SET EXERCISE 1:
According to the article on the Wallflowers, how many years passed before Jakob Dylan wrote his first new batch of songs?
SET EXERCISE 2:
Copy the article on the Wallflowers between "Jakob Dylan was" and "like coming home.", inclusive, changing "album" to "record".

SELECTED EXTRACT:
===============

Jakob Dylan was born to write songs, and he has just whipped up his first new batch in seven years. The Wallflowers are on their way to Westhampton Beach fresh out of the studio, having just completed their new album. After the independent journeys each of them has taken since their last collaboration, Dylan says coming back together feels a lot like coming home.

“We needed time off,” says Dylan, “and everyone picked up a lot of knowledge along the way. It [playing together] gets better and better.”

When the Wallflowers first got together, they were in their early 20s. They were ambitious, and they saw their high aspirations come to fruition in the mid-90s with some hit songs like “One Headlight” and “6th Avenue Heartache”.

“But ambition can’t do it alone,” says Dylan. “When you’re new to it, things are simpler. Things get complicated along the way and that’s important and you pick up information; but then you realize things were right at the beginning. We had it right the first time around.”

The fluctuation between the members’ solo careers and their collaborations is essential to their success, Dylan says.

“I have these two roles,” he says, “and I’m lucky to do both. I always hoped I could do both. There’s something I can do with the Wallflowers that I can’t do on my own.”

Whether he’s on his own, or frontman for the Wallflowers, Dylan is writing songs. Sometimes it’s a lyric that starts the process, and other times it’s the melody.

“You find a hook,” says Dylan, “and then, it’s a free-for-all. You don’t always know. I suppose a lot of ideas get right past you. But sometimes something hits you on the head. There’s an undefined quality that songwriters are always looking for. When something is rich and special, it’ll knock you on the head, and you’ll know.”

===============

ENTRIES PROVIDED:

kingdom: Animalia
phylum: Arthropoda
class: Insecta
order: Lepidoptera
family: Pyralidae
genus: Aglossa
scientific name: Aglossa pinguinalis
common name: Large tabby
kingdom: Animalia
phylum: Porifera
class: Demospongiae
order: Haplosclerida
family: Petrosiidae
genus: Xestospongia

===============

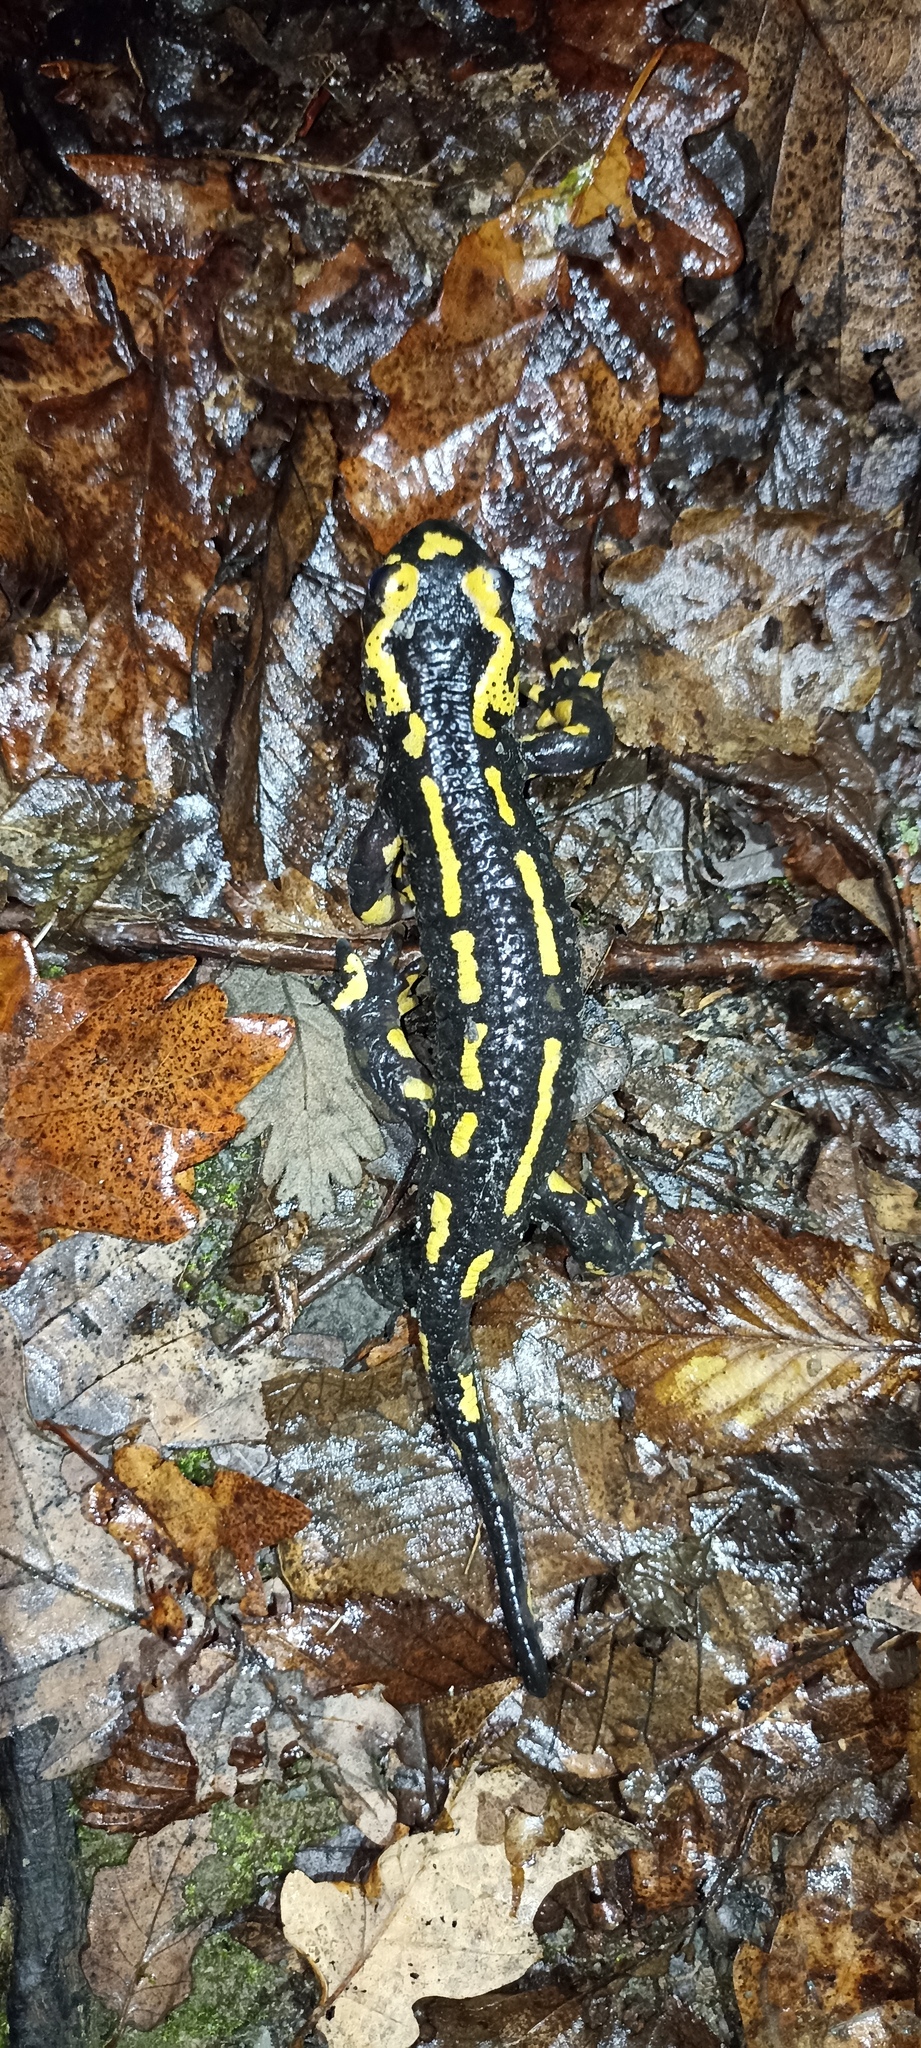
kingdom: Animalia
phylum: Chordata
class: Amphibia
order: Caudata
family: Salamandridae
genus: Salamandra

===============

TASK SOLUTION 1:
Seven years.

TASK SOLUTION 2:
Jakob Dylan was born to write songs, and he has just whipped up his first new batch in seven years. The Wallflowers are on their way to Westhampton Beach fresh out of the studio, having just completed their new record. After the independent journeys each of them has taken since their last collaboration, Dylan says coming back together feels a lot like coming home.